One of the strengths of Blackwood’s Edinburgh Magazine was in publishing new fiction. A number of literary classics, including Joseph Conrad’s Heart of Darkness, George Eliot’s Middlemarch and John Buchan’s The Thirty-Nine Steps, made their first appearance in print in the magazine.
Competition to appear in Blackwood’s was fierce and other great writers including Arthur Conan Doyle and Robert Louis Stevenson were among those who had submissions rejected by the magazine.
The Blackwood archive is part of the Library’s collection and highlights from the archive and printed collections will be used to tell the story of the magazine in a special treasures display opening on March 30. It includes a copy of the first ever issue from 200 years ago. The display also features some unusual items such as a 1918 edition which saved the life of a soldier during the First World War by absorbing the impact of a bullet.
The first issue of the magazine appeared on April 1, 1817 and it was designed as a combative Tory counterblast to the existing Whig-supporting Edinburgh Review. Its reception was lukewarm, resulting in the publisher William Blackwood firing its founding editors and starting afresh.
The issue which appeared in October that year was not going to be ignored. Blackwood and his new editors – John Gibson Lockhart and John Wilson - decided to stir things up. Controversy was to be courted as a sales tactic.
Notable public figures, among them the magazine’s original editors, were lampooned in one article about the ancient Chaldee manuscript that professed to be the discovery of an ancient biblical text. It was the shape of things to come. Readers were both scandalised and captivated by the satirical attacks on prominent figures and the harsh reviews handed out, particularly to certain members of the London literati.
It resulted in several lawsuits being brought against the magazine. One quarrel in 1821 regarding an attack on the ‘Cockney school’ of poetry ended in a pistol duel being fought in London which resulted in the death of the editor of the London Magazine, John Scott.

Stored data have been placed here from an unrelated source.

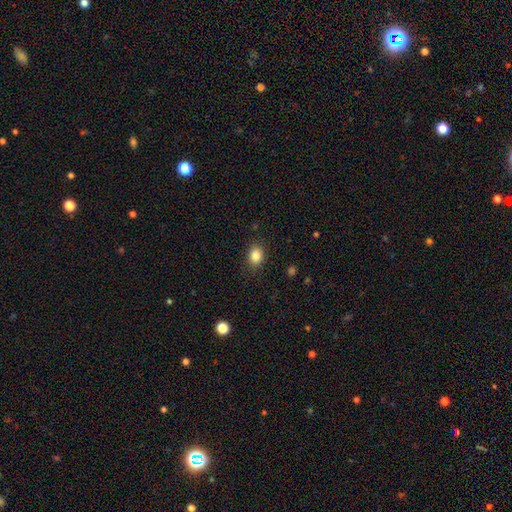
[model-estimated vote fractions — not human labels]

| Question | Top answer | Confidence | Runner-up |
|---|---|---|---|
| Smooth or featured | smooth | 84% | star or artifact (10%) |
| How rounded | in between | 54% | round (45%) |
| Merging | none | 87% | minor disturbance (10%) |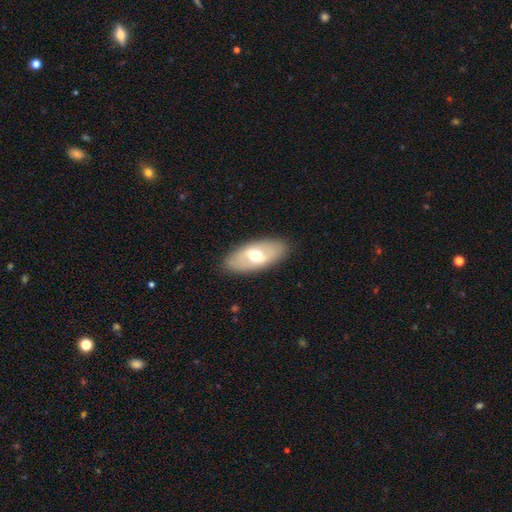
A featured or disk galaxy (62%) with a strong bar (38%, tied with no), no spiral arms (71%) and a moderate central bulge (71%).

Vote fractions:
- Smooth or featured? featured or disk: 62% / smooth: 35% / star or artifact: 2%
- Edge-on disk? no: 84% / yes: 16%
- Bar? strong: 38% (tied) / no: 38% (tied) / weak: 24%
- Spiral arms? no: 71% / yes: 29%
- Bulge size? moderate: 71% / large: 19% / small: 10% / dominant: 0% / none: 0%
- Merging? none: 77% / minor disturbance: 15% / major disturbance: 8% / merger: 0%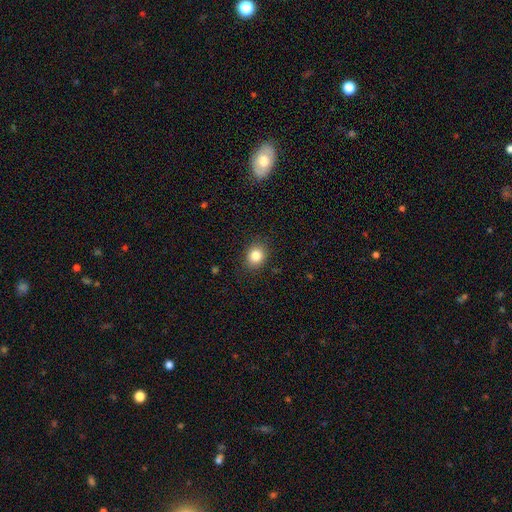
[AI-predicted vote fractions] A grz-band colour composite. It shows a smooth galaxy with no disk features (84%) that is round (65%). Merging: none (89%).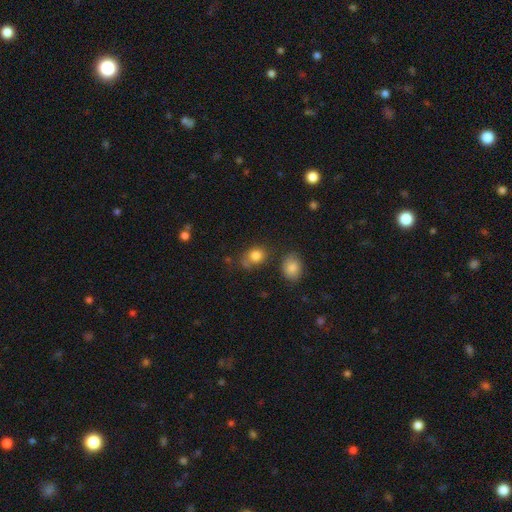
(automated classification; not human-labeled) Smooth or featured? smooth (83%)
How rounded? round (53%)
Merging? none (60%)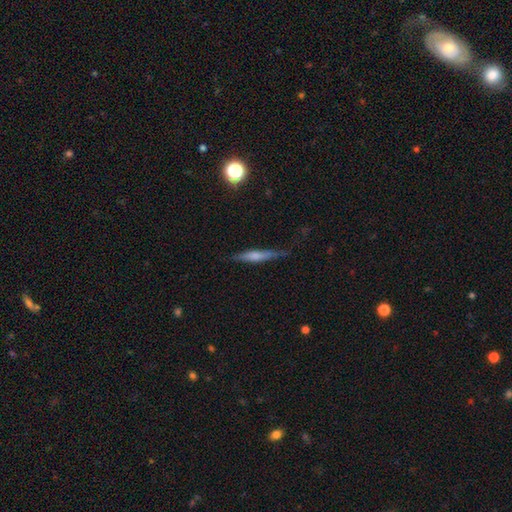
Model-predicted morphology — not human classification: Smooth or featured?
  - smooth: 52% *
  - featured or disk: 41%
  - star or artifact: 7%
How rounded?
  - cigar-shaped: 88% *
  - in between: 10%
  - round: 2%
Merging?
  - none: 70% *
  - minor disturbance: 22%
  - major disturbance: 5%
  - merger: 2%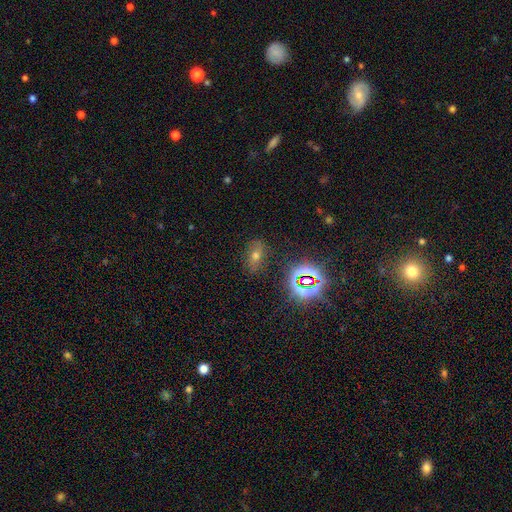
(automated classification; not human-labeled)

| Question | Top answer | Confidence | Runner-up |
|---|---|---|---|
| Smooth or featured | smooth | 43% | star or artifact (39%) |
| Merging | none | 81% | minor disturbance (12%) |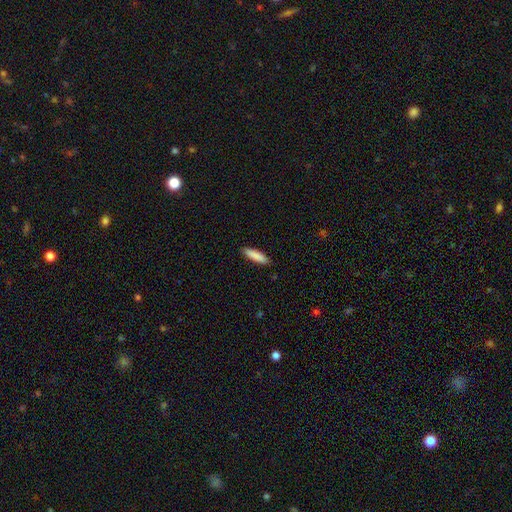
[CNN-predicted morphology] Smooth or featured? smooth (87%)
How rounded? cigar-shaped (76%)
Merging? none (89%)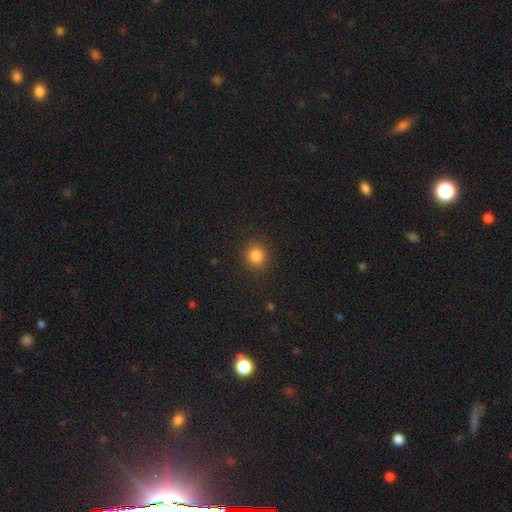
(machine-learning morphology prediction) smooth_or_featured: smooth (p=0.84) [alt: star or artifact p=0.12]
how_rounded: round (p=0.86) [alt: in between p=0.14]
merging: none (p=0.89) [alt: minor disturbance p=0.07]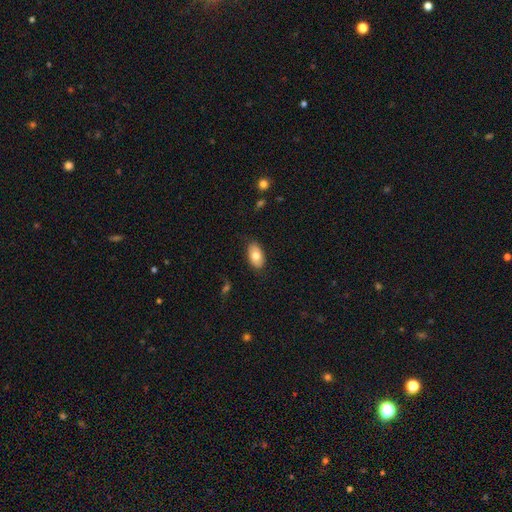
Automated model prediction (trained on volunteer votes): This appears to be a smooth galaxy with no disk features (76%) that is in between round and cigar-shaped (94%). Merging: none (85%).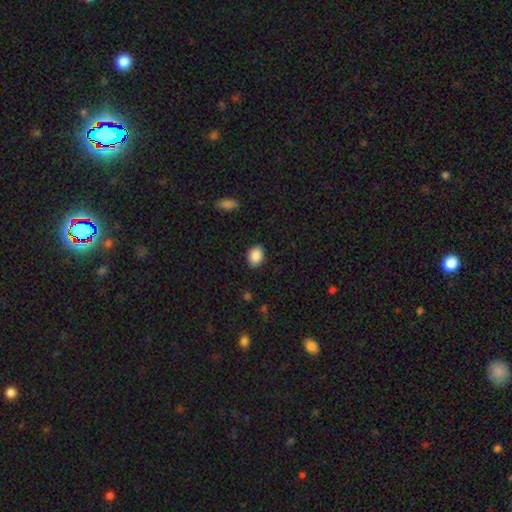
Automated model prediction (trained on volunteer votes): smooth_or_featured: smooth (p=0.89) [alt: star or artifact p=0.08]
how_rounded: in between (p=0.67) [alt: round p=0.32]
merging: none (p=0.88) [alt: minor disturbance p=0.08]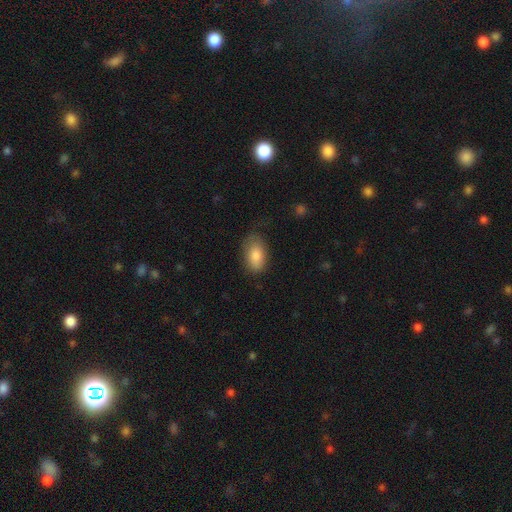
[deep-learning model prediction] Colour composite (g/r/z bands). It shows a smooth galaxy with no disk features (84%) that is in between round and cigar-shaped (91%). Merging: none (69%).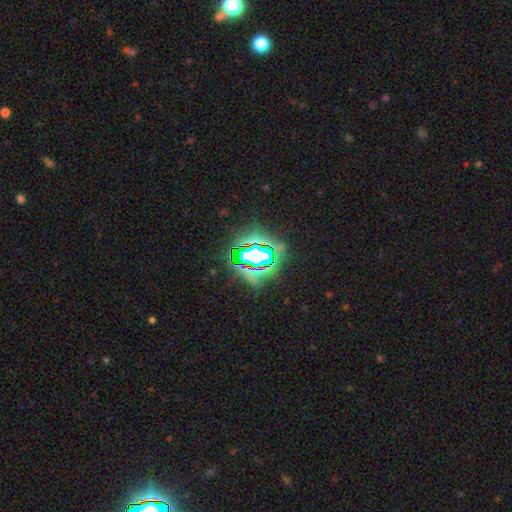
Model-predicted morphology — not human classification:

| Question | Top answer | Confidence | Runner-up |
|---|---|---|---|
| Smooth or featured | star or artifact | 72% | smooth (16%) |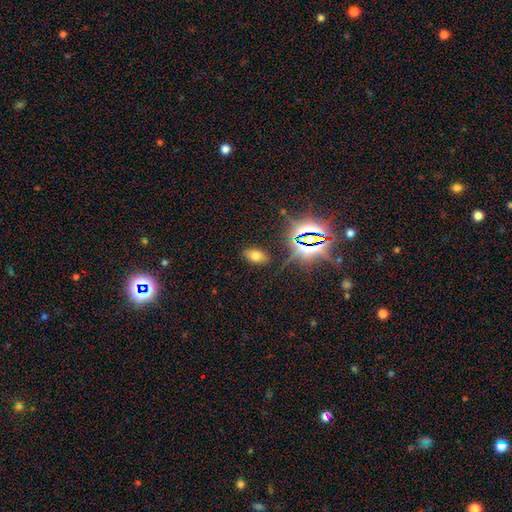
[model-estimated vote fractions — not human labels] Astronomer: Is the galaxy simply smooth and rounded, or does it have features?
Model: smooth — 63%.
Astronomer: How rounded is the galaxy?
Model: in between — 90%.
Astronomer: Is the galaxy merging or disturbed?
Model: none — 84%.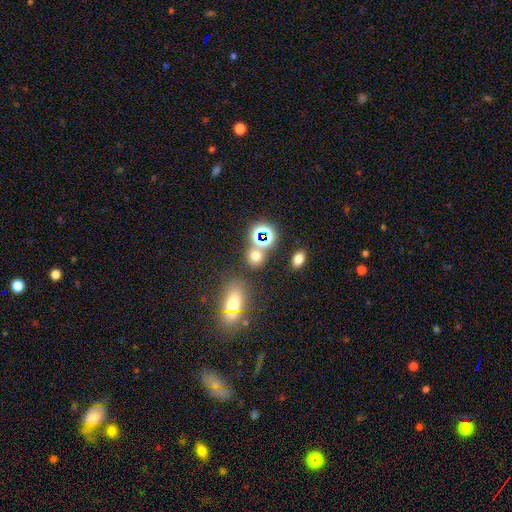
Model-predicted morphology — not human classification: Smooth or featured? Predicted: smooth (p=0.58). How rounded? Predicted: round (p=0.76). Merging? Predicted: none (p=0.66).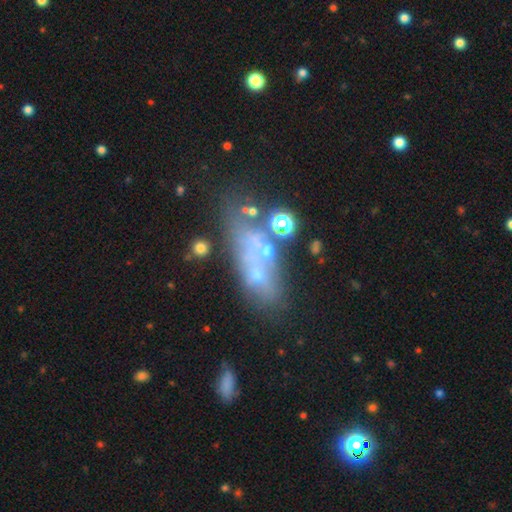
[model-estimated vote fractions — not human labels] A featured or disk galaxy (46%).

Vote fractions:
- Smooth or featured? featured or disk: 46% / smooth: 31% / star or artifact: 23%
- Merging? none: 39% / merger: 24% / major disturbance: 19% / minor disturbance: 18%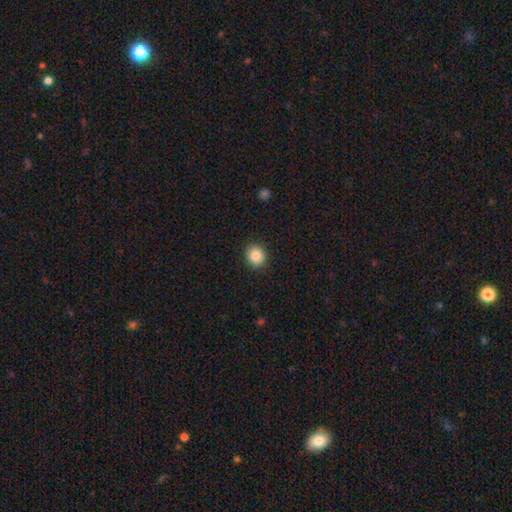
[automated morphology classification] This appears to be a smooth galaxy with no disk features (86%) that is round (76%). Merging: none (90%).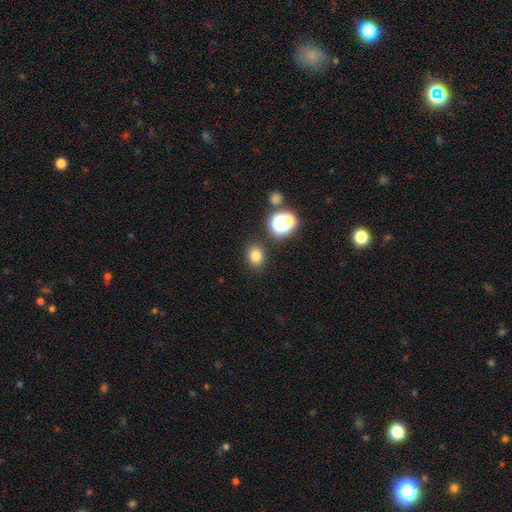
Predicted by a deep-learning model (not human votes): This appears to be a smooth galaxy with no disk features (77%) that is round (51%). Merging: none (84%).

Meanwhile, Blackwood’s went from strength to strength, publishing the work of a succession of literary talent including the Ettrick Shepherd James Hogg, Samuel Taylor Coleridge, John Galt, Margaret Oliphant and a great many others.
Although the magazine continued into the 20th century, its best days were behind it. It lost readers to new journals that made greater use of illustrations and employed fresh attention-grabbing tactics, similar to those that had helped to establish Blackwood’s name. It finally ceased publication in 1980.
“From its humble beginnings in Edinburgh 200 years ago, Blackwood’s has left behind a rich legacy as one of the most original and influential periodicals to have been published in Britain,” said Manuscripts Curator Dr Ralph McLean who has put the display together.
“It may have been built on controversy but it came to provide a platform for some of the finest writing in the English language.”
'Laws were made to be broken': Blackwood's Magazine at 200 runs until July 2 at the National Library of Scotland, George IV Bridge, Edinburgh. Entry is free.